Current PhD students (click on name for photo and more information)

Samina Gul Ali     Alok Amatya     Jonquil Bailey     Nagendra Bhattarai     Sarah Cash    
Diana I. Dabek     Suchismita Dutta     Tiffany L. Fajardo     Jared Flurry     Marta Gierczyk    
J. Andrew Gothard     Allison N. Harris     Karla Heusner     Barbara Hoffmann     Rebecca Hu    
Lesley Kamphaus     Alex Ledgerwood     Raymond Leonard     Paige Miller     Benjamin Moats    
Julia Mollenthiel     Alexandria Morgan     Gillian Mozer     Lauren Petrino     Brad Rittenhouse    
Sarah Ritcheson     Tarika Sankar     Anne Schmalstig     Bryant Scott     Kerri-Leanne Taylor    
Ruth Trego    Spencer Tricker     Oliver Wallis     Becca Yahr

 

Samina Gul Ali (email) received her BA in English and Women's Studies from Penn State University, and her MA in English and Multimedia Arts from Duquesne University. Her research areas include Islam and Caribbean Diaspora, feminist theory, and digital humanities. She is currently the graduate research assistant for Anthurium: A Caribbean Studies Journal.

 

 

 

Alok Amatya (email) is a sixth-year PhD student. He works at the intersections of global Anglophone literature and environmental humanities with a particular interest in depictions of mining conflicts. Alok received the UM Center for the Humanities Dissertation Fellowship 2016-2017 for his project Framing Resource Conflicts: Indigenous Environmental Justice Struggles in the Global Anglophone. He presented a paper titled “‘The Company has Swallowed it’: Framing Indigenous Resistance against Corporate Mining in India” at the eleventh biennial conference of the Association for the Study of Literature and Environment (ASLE) in June 2015. He is a founder/organizer of the graduate student-led Eco-Cinema Discussion Group on campus.

PROVIDED RECORDS
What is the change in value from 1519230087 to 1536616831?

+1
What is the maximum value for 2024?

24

...

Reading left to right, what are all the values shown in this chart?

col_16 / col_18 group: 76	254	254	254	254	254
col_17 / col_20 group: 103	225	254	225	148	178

...

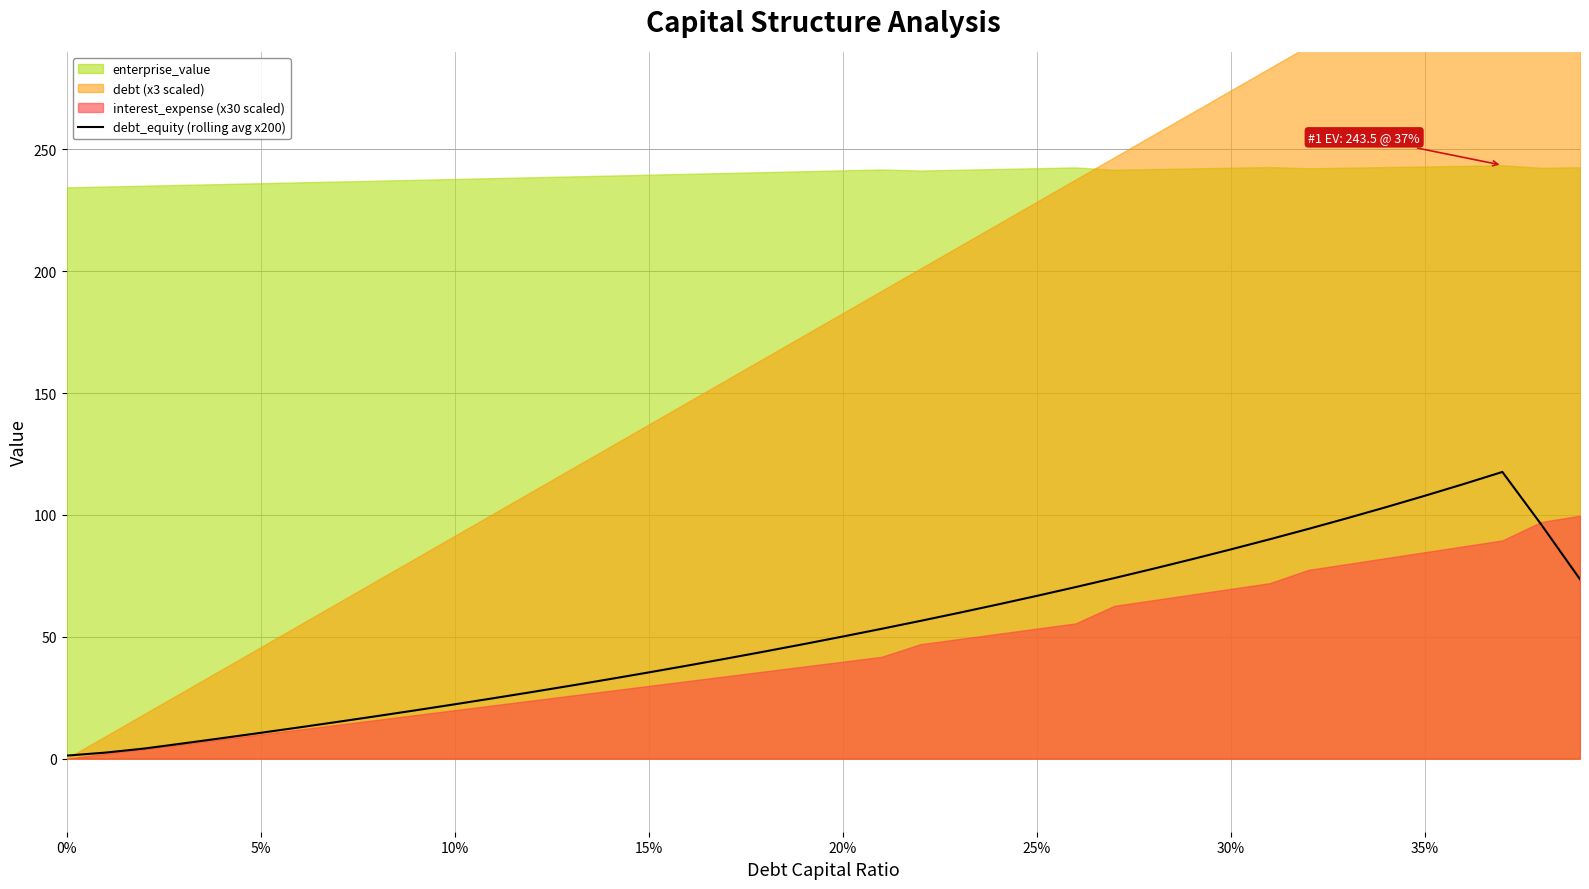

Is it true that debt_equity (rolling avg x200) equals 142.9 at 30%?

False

TASK DESCRIPTION
Repeat the passage from the page on current PhD students that falls between "Samina Gul Ali (email)" and "Caribbean Studies Journal.", inclusive.

ANSWER TO THIS PROBLEM
Samina Gul Ali (email) received her BA in English and Women's Studies from Penn State University, and her MA in English and Multimedia Arts from Duquesne University. Her research areas include Islam and Caribbean Diaspora, feminist theory, and digital humanities. She is currently the graduate research assistant for Anthurium: A Caribbean Studies Journal.